__YOUR GOAL__. Reproduce every line of the listing word for word, leaving out the pictures.

*** Opening PROVIDED DATA ***

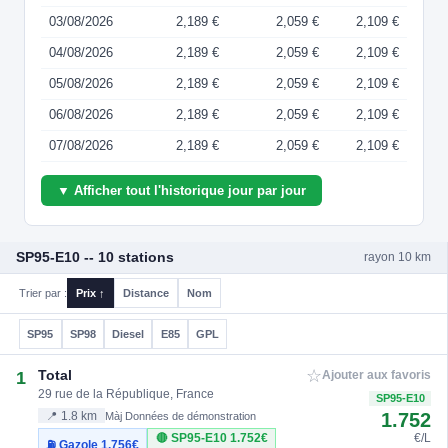
03/08/2026
2,189 €
2,059 €
2,109 €
04/08/2026
2,189 €
2,059 €
2,109 €
05/08/2026
2,189 €
2,059 €
2,109 €
06/08/2026
2,189 €
2,059 €
2,109 €
07/08/2026
2,189 €
2,059 €
2,109 €
▼ Afficher tout l'historique jour par jour
SP95-E10 -- 10 stations
rayon 10 km
Trier par :
Prix ↑
Distance
Nom
SP95
SP98
Diesel
E85
GPL
☆
Total
1
Ajouter aux favoris
29 rue de la République, France
SP95-E10
1.752
📍 1.8 km
Màj Données de démonstration
🔴 SP95-E10
1.752€
€/L
⛽ Gazole
1.756€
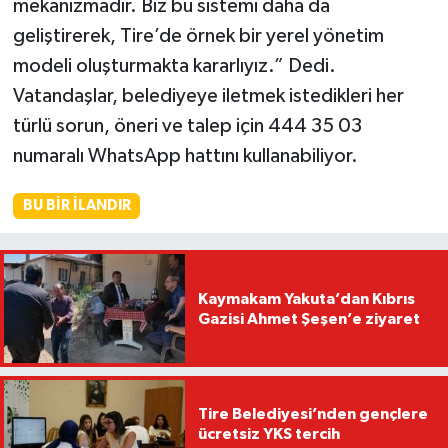
mekanizmadır. Biz bu sistemi daha da
geliştirerek, Tire’de örnek bir yerel yönetim
modeli oluşturmakta kararlıyız.” Dedi.
Vatandaşlar, belediyeye iletmek istedikleri her
türlü sorun, öneri ve talep için 444 35 03
numaralı WhatsApp hattını kullanabiliyor.
BU BIR İLANDIR
Kaymakam Yakuta’dan Kıbrıs
Gazisi Ahmet Şeşen’e ziyaret
Tire Belediyesi’nden gençlere
ücretsiz YKS tercih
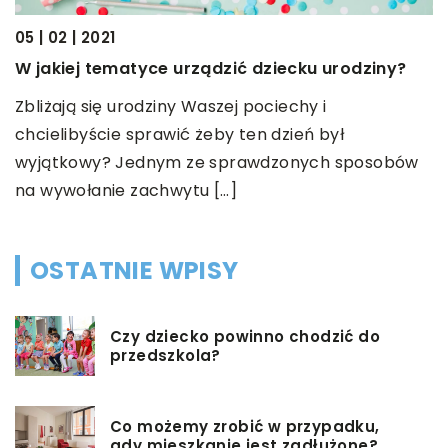
05 | 02 | 2021
01
W jakiej tematyce urządzić dziecku urodziny?
D
Zbliżają się urodziny Waszej pociechy i
K
chcielibyście sprawić żeby ten dzień był
m
ją
wyjątkowy? Jednym ze sprawdzonych sposobów
m
na wywołanie zachwytu […]
OSTATNIE WPISY
Czy dziecko powinno chodzić do
przedszkola?
Co możemy zrobić w przypadku,
gdy mieszkanie jest zadłużone?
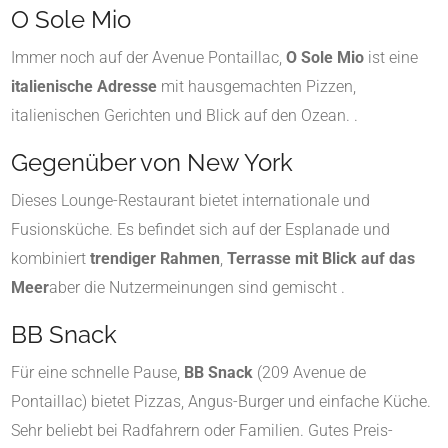
O Sole Mio
Immer noch auf der Avenue Pontaillac,
O Sole Mio
ist eine
italienische Adresse
mit hausgemachten Pizzen,
italienischen Gerichten und Blick auf den Ozean.
.
Gegenüber von New York
Dieses Lounge-Restaurant bietet internationale und
Fusionsküche. Es befindet sich auf der Esplanade und
kombiniert
trendiger Rahmen
,
Terrasse mit Blick auf das
Meer
aber die Nutzermeinungen sind gemischt
.
BB Snack
Für eine schnelle Pause,
BB Snack
(209 Avenue de
Pontaillac) bietet Pizzas, Angus-Burger und einfache Küche.
Sehr beliebt bei Radfahrern oder Familien. Gutes Preis-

*** Closing PROVIDED DATA ***

__SOLUTION__.
03/08/2026
2,189 €
2,059 €
2,109 €
04/08/2026
2,189 €
2,059 €
2,109 €
05/08/2026
2,189 €
2,059 €
2,109 €
06/08/2026
2,189 €
2,059 €
2,109 €
07/08/2026
2,189 €
2,059 €
2,109 €
▼ Afficher tout l'historique jour par jour
SP95-E10 -- 10 stations
rayon 10 km
Trier par :
Prix ↑
Distance
Nom
SP95
SP98
Diesel
E85
GPL
☆
Total
1
Ajouter aux favoris
29 rue de la République, France
SP95-E10
1.752
📍 1.8 km
Màj Données de démonstration
🔴 SP95-E10
1.752€
€/L
⛽ Gazole
1.756€
mekanizmadır. Biz bu sistemi daha da
geliştirerek, Tire’de örnek bir yerel yönetim
modeli oluşturmakta kararlıyız.” Dedi.
Vatandaşlar, belediyeye iletmek istedikleri her
türlü sorun, öneri ve talep için 444 35 03
numaralı WhatsApp hattını kullanabiliyor.
BU BIR İLANDIR
Kaymakam Yakuta’dan Kıbrıs
Gazisi Ahmet Şeşen’e ziyaret
Tire Belediyesi’nden gençlere
ücretsiz YKS tercih
05 | 02 | 2021
01
W jakiej tematyce urządzić dziecku urodziny?
D
Zbliżają się urodziny Waszej pociechy i
K
chcielibyście sprawić żeby ten dzień był
m
ją
wyjątkowy? Jednym ze sprawdzonych sposobów
m
na wywołanie zachwytu […]
OSTATNIE WPISY
Czy dziecko powinno chodzić do
przedszkola?
Co możemy zrobić w przypadku,
gdy mieszkanie jest zadłużone?
O Sole Mio
Immer noch auf der Avenue Pontaillac,
O Sole Mio
ist eine
italienische Adresse
mit hausgemachten Pizzen,
italienischen Gerichten und Blick auf den Ozean.
.
Gegenüber von New York
Dieses Lounge-Restaurant bietet internationale und
Fusionsküche. Es befindet sich auf der Esplanade und
kombiniert
trendiger Rahmen
,
Terrasse mit Blick auf das
Meer
aber die Nutzermeinungen sind gemischt
.
BB Snack
Für eine schnelle Pause,
BB Snack
(209 Avenue de
Pontaillac) bietet Pizzas, Angus-Burger und einfache Küche.
Sehr beliebt bei Radfahrern oder Familien. Gutes Preis-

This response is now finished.